Will God allow our disobedience and idolatry to go unpunished?
No, every sin is against the sovereignty, holiness, and goodness of God, and against his righteous law, and God is righteously angry with our sins and will punish them in his just judgment both in this life, and in the life to come.
Proof Text: Ephesians 5:5–6
For you may be sure of this, that everyone who is sexually immoral or impure, or who is covetous (that is, an idolater), has no inheritance in the kingdom of Christ and God. Let no one deceive you with empty words, for because of these things the wrath of God comes upon the sons of disobedience.
Righteous Lord, if we think that we are good, we deceive ourselves. We deserve your wrath. We have broken your commands, and we have not loved you with our whole hearts, minds, and strength. We can only plead the righteousness of Christ and ask you to let our punishment fall on him. Amen.
When Paul preached before Felix and Drusilla, he essentially had three points—righteousness, self-control, and the judgment to come (Acts 24). The fact that Felix and Drusilla were in an adulterous relationship did not prevent Paul from speaking very clearly about the justice of God. It was, if you like, almost a hallmark of his preaching. At the end of his address in Athens he says the same thing: “[God] has fixed a day on which he will judge the world” (Acts 17:31). The Bible makes it clear that we won’t escape detection or conviction or sentence forever. There is going to be a payday.

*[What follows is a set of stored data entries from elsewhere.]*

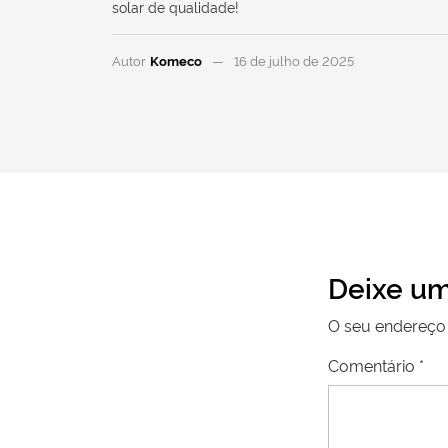
solar de qualidade!
Autor
Komeco
16 de julho de 2025
Deixe um
O seu endereço 
Comentário
*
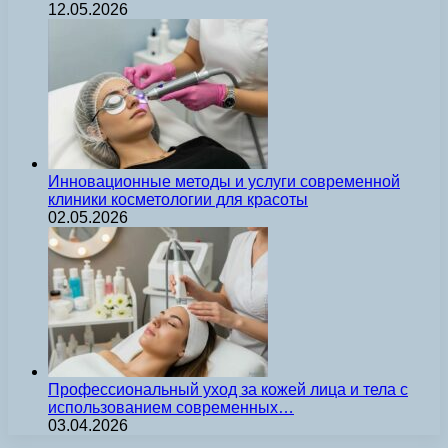
12.05.2026
Инновационные методы и услуги современной
клиники косметологии для красоты
02.05.2026
Профессиональный уход за кожей лица и тела с
использованием современных…
03.04.2026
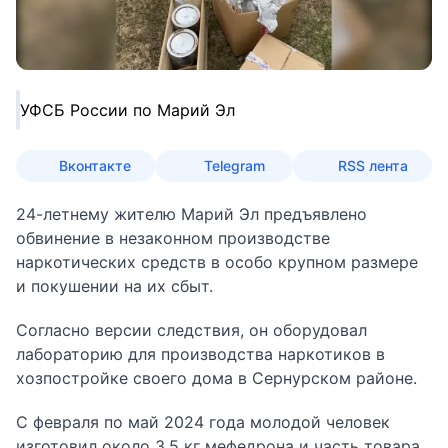
УФСБ России по Марий Эл
Вконтакте
Telegram
RSS лента
24-летнему жителю Марий Эл предъявлено
обвинение в незаконном производстве
наркотических средств в особо крупном размере
и покушении на их сбыт.
Согласно версии следствия, он оборудовал
лабораторию для производства наркотиков в
хозпостройке своего дома в Сернурском районе.
С февраля по май 2024 года молодой человек
изготовил около 3,5 кг мефедрона и часть товара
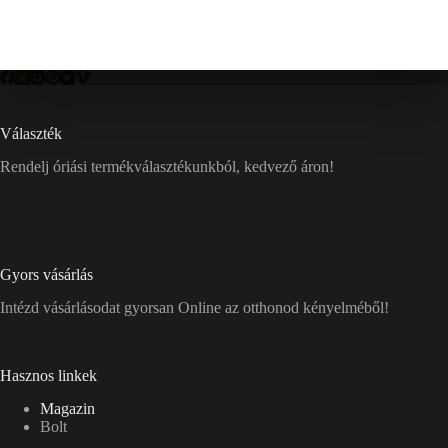
Választék
Rendelj óriási termékválasztékunkból, kedvező áron!
Gyors vásárlás
Intézd vásárlásodat gyorsan Online az otthonod kényelméből!
Hasznos linkek
Magazin
Bolt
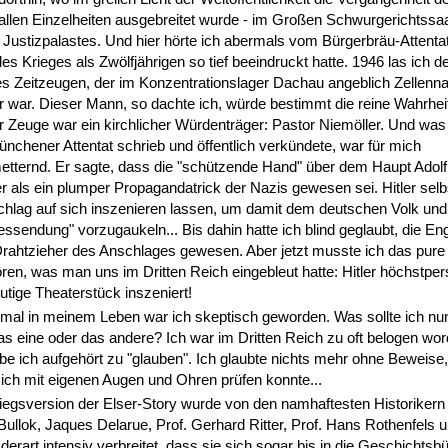
allen Einzelheiten ausgebreitet wurde - im Großen Schwurgerichtssa
Justizpalastes. Und hier hörte ich abermals vom Bürgerbräu-Attenta
es Krieges als Zwölfjährigen so tief beeindruckt hatte. 1946 las ich d
es Zeitzeugen, der im Konzentrationslager Dachau angeblich Zellenn
 war. Dieser Mann, so dachte ich, würde bestimmt die reine Wahrhei
 Zeuge war ein kirchlicher Würdenträger: Pastor Niemöller. Und was
nchener Attentat schrieb und öffentlich verkündete, war für mich
tternd. Er sagte, dass die "schützende Hand" über dem Haupt Adolf 
er als ein plumper Propagandatrick der Nazis gewesen sei. Hitler selb
hlag auf sich inszenieren lassen, um damit dem deutschen Volk und
essendung" vorzugaukeln... Bis dahin hatte ich blind geglaubt, die En
rahtzieher des Anschlages gewesen. Aber jetzt musste ich das pure
en, was man uns im Dritten Reich eingebleut hatte: Hitler höchstper
lutige Theaterstück inszeniert!
al in meinem Leben war ich skeptisch geworden. Was sollte ich nun
as eine oder das andere? Ich war im Dritten Reich zu oft belogen wor
e ich aufgehört zu "glauben". Ich glaubte nichts mehr ohne Beweise
 ich mit eigenen Augen und Ohren prüfen konnte...
egsversion der Elser-Story wurde von den namhaftesten Historikern
 Bullok, Jaques Delarue, Prof. Gerhard Ritter, Prof. Hans Rothenfels u.a
 derart intensiv verbreitet, dass sie sich sogar bis in die Geschichtsb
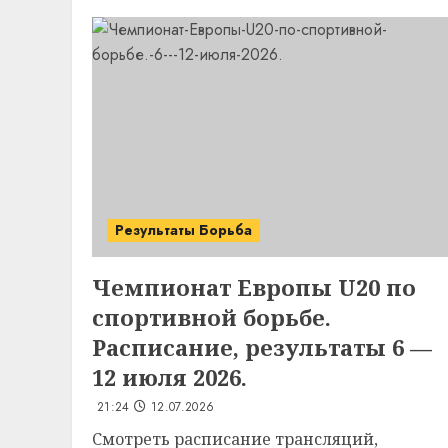
Результаты Борьба
Чемпионат Европы U20 по
спортивной борьбе.
Расписание, результаты 6 —
12 июля 2026.
21:24
12.07.2026
Смотреть расписание трансляций,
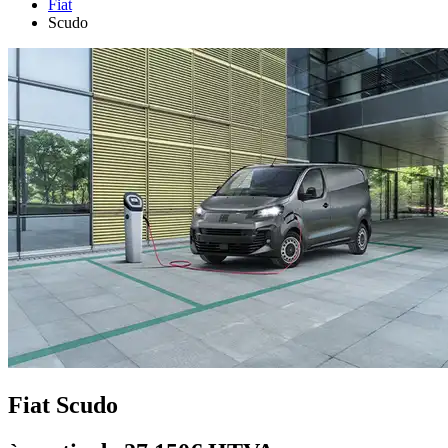
Fiat
Scudo
Fiat Scudo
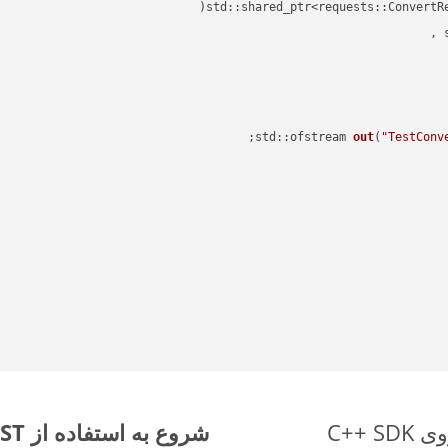
std::shared_ptr<requests::ConvertR
std::ofstream 
out
(
"TestConv
شروع به استفاده از Aspose.Total REST برای HTML to XLTX کنید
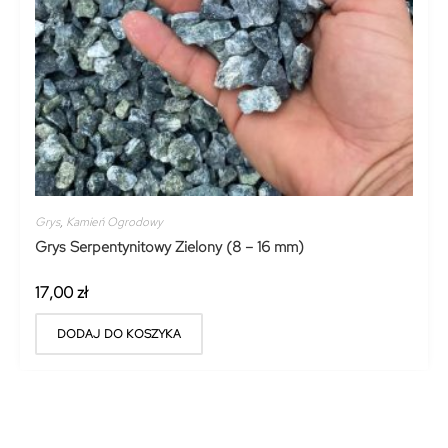
Grys
,
Kamień Ogrodowy
Grys Serpentynitowy Zielony (8 – 16 mm)
17,00
zł
DODAJ DO KOSZYKA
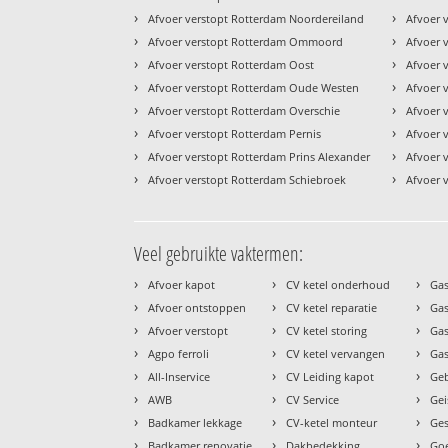
›
›
Afvoer verstopt Rotterdam Noordereiland
Afvoer 
›
›
Afvoer verstopt Rotterdam Ommoord
Afvoer v
›
›
Afvoer verstopt Rotterdam Oost
Afvoer 
›
›
Afvoer verstopt Rotterdam Oude Westen
Afvoer 
›
›
Afvoer verstopt Rotterdam Overschie
Afvoer 
›
›
Afvoer verstopt Rotterdam Pernis
Afvoer 
›
›
Afvoer verstopt Rotterdam Prins Alexander
Afvoer 
›
›
Afvoer verstopt Rotterdam Schiebroek
Afvoer 
Veel gebruikte vaktermen:
›
›
›
Afvoer kapot
CV ketel onderhoud
Gas
›
›
›
Afvoer ontstoppen
CV ketel reparatie
Gas
›
›
›
Afvoer verstopt
CV ketel storing
Ga
›
›
›
Agpo ferroli
CV ketel vervangen
Gas
›
›
›
All-Inservice
CV Leiding kapot
Geb
›
›
›
AWB
CV Service
Gei
›
›
›
Badkamer lekkage
CV-ketel monteur
Ges
›
›
›
Badkamer renovatie
Dakbedekking
Goe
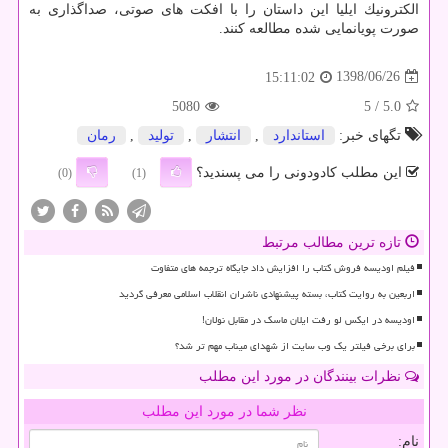
الكترونیك ایلیا این داستان را با افكت های صوتی، صداگذاری به
صورت پویانمایی شده مطالعه كنند.
1398/06/26
15:11:02
5080
/ 5
5.0
تگهای خبر:
استاندارد
,
انتشار
,
تولید
,
رمان
این مطلب کادودونی را می پسندید؟
(0)
(1)
تازه ترین مطالب مرتبط
فیلم اودیسه فروش کتاب را افزایش داد جایگاه ترجمه های متفاوت
اربعین به روایت کتاب، بسته پیشنهادی ناشران انقلاب اسلامی معرفی گردید
اودیسه در ایکس لو رفت ایلان ماسک در مقابل نولان!
برای برخی فیلتر یک وب سایت از شهدای میناب مهم تر شد؟
نظرات بینندگان در مورد این مطلب
نظر شما در مورد این مطلب
نام:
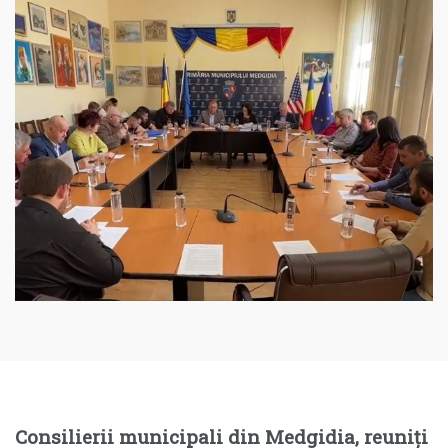
Consilierii municipali din Medgidia, reuniți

The idea that God is too kind ever to condemn sin and that everyone in the end will go to heaven does not actually find a basis in the Bible itself. Paul’s warning in Ephesians 5 is to those who have professed faith in Jesus, so that they will not pay attention to those who suggest other than what he’s teaching them, namely, that this day will come—a day that is fixed, a day that will be absolutely fair, and a day when the judgment rendered will be absolutely final.
Historical Commentary by
Charles Haddon Spurgeon
Who is Charles Haddon Spurgeon?
Not to punish the guilty were to exact the penalty of suffering from the innocent. Think what an injury and injustice would be inflicted upon all the honest men in London if the thieves were never punished for their roguery. It would be making the innocent suffer if you allowed the guilty to escape. God, therefore, not out of arbitrary choice, but from very necessity of rightness, must punish us for having done wrong.